Task material:
━━━━━━━━━━━━━━━━━━━━━━━━━━━━━━
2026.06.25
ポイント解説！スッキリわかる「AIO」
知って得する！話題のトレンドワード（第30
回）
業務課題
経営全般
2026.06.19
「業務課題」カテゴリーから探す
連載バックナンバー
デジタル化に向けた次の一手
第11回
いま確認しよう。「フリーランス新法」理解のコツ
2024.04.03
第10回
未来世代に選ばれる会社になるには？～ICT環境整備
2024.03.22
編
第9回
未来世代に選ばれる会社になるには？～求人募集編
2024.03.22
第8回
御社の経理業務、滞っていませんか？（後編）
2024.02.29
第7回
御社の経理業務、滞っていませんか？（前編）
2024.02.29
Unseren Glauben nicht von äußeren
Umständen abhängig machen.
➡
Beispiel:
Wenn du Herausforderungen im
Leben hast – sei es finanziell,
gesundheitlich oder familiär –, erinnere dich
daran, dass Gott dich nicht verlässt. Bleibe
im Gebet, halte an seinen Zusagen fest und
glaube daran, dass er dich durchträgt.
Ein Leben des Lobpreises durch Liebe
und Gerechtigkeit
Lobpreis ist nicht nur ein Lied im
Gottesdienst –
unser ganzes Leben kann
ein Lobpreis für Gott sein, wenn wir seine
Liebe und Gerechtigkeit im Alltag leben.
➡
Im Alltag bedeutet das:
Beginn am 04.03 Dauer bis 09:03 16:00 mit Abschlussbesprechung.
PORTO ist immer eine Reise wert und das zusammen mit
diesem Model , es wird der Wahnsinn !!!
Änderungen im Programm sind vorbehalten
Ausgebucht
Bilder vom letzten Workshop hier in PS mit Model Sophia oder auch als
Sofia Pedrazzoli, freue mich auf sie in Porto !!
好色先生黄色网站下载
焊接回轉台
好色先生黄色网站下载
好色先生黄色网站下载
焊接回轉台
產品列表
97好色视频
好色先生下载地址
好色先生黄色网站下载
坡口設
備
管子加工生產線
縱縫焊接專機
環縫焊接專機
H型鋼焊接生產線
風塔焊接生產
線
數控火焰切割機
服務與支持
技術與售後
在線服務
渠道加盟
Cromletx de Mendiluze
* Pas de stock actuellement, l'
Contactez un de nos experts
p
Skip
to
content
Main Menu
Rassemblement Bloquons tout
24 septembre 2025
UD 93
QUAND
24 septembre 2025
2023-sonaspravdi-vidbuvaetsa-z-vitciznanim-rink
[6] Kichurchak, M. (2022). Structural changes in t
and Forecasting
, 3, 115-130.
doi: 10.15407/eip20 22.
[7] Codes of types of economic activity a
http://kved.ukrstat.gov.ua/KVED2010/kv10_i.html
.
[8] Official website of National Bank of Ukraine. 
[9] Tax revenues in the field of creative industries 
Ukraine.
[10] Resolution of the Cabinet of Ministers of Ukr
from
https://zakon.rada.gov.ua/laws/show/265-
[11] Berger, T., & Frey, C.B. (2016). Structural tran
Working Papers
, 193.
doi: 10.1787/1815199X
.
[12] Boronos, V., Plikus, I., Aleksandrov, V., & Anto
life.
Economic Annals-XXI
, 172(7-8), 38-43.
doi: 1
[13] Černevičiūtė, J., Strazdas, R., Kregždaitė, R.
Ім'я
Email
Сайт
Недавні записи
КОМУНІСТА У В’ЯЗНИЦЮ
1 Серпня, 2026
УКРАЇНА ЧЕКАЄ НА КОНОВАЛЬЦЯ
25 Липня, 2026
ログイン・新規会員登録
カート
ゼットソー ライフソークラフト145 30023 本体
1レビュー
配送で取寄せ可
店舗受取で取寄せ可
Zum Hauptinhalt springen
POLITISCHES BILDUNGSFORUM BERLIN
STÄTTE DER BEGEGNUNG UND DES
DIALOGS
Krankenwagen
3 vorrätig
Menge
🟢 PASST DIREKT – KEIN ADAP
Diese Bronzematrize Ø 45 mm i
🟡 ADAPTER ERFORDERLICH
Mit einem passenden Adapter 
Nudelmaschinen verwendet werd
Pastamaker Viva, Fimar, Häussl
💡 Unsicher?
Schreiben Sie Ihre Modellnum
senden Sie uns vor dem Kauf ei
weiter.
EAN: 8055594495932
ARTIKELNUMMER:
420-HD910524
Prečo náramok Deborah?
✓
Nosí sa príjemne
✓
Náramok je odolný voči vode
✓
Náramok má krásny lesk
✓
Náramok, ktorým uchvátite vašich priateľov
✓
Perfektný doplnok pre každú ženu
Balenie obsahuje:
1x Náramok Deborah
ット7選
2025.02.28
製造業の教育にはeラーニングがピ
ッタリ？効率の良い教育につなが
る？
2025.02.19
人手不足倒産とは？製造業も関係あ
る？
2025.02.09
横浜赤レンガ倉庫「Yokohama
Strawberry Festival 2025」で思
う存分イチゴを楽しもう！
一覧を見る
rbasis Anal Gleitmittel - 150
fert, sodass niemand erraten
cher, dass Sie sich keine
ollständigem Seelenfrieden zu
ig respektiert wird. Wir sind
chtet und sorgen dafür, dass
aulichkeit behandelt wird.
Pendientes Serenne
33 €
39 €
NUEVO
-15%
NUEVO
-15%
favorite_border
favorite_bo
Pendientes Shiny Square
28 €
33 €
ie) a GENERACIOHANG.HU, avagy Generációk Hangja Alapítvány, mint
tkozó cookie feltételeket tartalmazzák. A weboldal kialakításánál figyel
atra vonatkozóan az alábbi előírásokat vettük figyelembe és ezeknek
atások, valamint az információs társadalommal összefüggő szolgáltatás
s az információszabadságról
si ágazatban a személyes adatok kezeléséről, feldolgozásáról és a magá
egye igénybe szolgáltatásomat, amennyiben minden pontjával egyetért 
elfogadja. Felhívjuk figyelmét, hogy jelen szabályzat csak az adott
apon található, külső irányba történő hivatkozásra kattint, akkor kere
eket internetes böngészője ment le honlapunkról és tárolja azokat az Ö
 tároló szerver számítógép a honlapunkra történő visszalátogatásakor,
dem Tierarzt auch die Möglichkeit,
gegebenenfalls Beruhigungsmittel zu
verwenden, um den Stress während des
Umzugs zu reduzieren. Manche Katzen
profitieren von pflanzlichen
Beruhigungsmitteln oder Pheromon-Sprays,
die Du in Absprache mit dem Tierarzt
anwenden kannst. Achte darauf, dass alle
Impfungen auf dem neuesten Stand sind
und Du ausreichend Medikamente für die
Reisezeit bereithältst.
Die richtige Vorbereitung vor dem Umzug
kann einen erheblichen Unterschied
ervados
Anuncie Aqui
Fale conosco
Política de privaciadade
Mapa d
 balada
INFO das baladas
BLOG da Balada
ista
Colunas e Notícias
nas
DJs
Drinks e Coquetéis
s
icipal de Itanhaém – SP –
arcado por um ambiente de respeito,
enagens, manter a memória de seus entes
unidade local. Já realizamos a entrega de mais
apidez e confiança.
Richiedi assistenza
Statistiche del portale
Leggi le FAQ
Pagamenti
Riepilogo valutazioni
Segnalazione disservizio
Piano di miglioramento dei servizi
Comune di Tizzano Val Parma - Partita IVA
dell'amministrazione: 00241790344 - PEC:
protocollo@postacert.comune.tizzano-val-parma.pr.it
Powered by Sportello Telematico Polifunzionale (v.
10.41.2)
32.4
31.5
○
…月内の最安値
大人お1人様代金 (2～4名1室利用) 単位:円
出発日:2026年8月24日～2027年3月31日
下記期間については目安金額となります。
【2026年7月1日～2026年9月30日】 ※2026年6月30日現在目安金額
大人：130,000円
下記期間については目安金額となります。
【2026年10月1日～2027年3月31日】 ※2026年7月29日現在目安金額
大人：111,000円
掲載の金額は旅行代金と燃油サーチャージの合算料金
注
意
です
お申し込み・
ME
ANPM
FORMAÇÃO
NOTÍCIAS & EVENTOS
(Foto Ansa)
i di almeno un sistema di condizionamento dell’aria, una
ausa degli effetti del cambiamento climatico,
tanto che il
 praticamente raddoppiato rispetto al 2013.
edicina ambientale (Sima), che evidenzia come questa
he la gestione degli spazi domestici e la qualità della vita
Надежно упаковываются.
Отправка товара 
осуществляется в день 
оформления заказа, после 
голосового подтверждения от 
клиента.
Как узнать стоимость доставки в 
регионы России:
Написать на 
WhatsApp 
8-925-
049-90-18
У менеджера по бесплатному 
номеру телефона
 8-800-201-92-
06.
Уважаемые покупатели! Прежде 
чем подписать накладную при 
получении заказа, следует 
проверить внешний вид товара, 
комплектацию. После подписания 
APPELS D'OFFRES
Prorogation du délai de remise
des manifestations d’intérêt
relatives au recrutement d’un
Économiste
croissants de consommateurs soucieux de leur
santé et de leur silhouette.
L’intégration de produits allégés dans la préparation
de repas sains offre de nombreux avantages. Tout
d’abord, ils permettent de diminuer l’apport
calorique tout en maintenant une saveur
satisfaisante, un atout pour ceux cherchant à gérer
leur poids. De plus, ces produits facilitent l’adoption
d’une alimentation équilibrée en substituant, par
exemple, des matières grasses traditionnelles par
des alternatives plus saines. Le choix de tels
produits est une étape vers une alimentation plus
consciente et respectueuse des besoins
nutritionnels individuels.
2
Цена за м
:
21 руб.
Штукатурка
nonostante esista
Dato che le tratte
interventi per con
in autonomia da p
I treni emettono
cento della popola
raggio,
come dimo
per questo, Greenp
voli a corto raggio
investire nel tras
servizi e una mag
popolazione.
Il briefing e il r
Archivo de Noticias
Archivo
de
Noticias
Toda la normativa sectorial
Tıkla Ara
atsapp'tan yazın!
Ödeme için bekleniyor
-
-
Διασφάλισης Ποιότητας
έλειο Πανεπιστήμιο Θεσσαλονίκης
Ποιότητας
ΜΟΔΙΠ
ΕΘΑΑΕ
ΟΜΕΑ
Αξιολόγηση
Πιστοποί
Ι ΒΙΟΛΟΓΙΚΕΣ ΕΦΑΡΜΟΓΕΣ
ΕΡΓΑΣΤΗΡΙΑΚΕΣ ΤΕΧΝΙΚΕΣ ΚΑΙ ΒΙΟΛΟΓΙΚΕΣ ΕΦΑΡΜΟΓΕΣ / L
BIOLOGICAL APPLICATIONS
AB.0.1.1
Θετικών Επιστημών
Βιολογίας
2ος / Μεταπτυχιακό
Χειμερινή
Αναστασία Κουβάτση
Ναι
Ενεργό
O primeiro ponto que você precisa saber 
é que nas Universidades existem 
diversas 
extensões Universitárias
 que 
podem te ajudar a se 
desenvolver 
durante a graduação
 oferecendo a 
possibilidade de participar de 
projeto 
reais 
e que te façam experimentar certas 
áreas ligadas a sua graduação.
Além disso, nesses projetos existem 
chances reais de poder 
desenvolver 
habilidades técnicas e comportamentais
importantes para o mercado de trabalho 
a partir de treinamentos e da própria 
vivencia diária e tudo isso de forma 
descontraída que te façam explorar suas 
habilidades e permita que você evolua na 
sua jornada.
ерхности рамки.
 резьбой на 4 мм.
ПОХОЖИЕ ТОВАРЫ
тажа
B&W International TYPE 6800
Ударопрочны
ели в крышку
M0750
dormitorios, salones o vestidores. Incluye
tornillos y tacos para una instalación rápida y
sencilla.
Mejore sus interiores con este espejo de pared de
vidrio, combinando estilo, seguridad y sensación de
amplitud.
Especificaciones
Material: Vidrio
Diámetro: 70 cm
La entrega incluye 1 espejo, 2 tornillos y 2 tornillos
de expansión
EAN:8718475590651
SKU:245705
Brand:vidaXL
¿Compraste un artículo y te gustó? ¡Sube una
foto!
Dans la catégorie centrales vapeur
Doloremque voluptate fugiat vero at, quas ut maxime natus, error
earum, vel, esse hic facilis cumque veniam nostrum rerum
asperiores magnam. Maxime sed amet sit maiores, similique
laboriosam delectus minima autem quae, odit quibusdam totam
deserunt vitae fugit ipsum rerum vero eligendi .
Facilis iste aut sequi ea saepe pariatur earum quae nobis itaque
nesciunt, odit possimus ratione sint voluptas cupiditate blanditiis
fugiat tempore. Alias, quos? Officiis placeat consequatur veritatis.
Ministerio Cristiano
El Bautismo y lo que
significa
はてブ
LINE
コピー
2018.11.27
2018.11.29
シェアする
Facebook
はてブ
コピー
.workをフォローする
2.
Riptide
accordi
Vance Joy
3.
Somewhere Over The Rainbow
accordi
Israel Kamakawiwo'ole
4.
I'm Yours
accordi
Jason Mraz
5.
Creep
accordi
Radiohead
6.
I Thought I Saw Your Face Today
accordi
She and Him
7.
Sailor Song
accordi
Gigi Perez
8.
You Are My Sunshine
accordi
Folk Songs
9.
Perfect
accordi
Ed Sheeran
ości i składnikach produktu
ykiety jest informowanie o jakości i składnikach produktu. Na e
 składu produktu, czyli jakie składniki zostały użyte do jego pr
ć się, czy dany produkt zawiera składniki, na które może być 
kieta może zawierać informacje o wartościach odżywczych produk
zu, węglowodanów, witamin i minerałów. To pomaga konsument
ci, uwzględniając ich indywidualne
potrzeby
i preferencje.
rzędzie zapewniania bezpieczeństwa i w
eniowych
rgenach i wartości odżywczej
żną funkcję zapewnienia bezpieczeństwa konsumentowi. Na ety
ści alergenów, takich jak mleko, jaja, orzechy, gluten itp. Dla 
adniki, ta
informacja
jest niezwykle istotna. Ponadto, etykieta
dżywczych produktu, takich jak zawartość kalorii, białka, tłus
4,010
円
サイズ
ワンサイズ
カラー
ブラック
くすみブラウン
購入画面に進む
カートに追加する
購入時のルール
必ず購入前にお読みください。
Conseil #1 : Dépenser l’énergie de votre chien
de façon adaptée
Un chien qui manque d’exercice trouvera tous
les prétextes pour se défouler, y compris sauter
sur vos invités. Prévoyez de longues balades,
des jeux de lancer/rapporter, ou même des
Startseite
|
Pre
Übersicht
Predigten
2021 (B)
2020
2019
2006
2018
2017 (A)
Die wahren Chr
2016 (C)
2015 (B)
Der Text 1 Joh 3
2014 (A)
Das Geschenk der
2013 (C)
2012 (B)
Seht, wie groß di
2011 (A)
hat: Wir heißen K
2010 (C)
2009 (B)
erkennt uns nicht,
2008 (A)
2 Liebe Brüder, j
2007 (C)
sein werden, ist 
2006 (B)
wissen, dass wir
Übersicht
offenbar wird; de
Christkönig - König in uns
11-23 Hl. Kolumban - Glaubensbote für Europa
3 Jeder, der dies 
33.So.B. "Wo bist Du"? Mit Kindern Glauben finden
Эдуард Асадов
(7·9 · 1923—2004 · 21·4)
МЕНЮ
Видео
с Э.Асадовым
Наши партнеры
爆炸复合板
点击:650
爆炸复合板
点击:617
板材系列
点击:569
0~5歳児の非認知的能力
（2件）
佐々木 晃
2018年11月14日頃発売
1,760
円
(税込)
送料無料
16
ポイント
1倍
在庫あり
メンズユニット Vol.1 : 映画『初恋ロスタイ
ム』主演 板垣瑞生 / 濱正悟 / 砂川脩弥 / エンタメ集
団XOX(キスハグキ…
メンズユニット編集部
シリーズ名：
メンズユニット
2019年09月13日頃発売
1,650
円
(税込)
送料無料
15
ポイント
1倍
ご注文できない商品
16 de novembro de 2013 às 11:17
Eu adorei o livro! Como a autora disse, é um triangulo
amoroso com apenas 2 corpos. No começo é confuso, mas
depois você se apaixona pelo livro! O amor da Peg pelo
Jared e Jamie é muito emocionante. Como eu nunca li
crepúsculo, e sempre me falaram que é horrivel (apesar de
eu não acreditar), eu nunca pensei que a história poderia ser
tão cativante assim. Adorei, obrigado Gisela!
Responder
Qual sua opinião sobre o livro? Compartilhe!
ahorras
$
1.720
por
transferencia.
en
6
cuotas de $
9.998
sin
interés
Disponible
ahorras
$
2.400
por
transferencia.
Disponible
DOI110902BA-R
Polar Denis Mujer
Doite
━━━━━━━━━━━━━━━━━━━━━━━━━━━━━━
Pull from the listing every line that contains the string "történő", treating uppercase and lowercase as distinct.

The answer:
apon található, külső irányba történő hivatkozásra kattint, akkor kere
 tároló szerver számítógép a honlapunkra történő visszalátogatásakor,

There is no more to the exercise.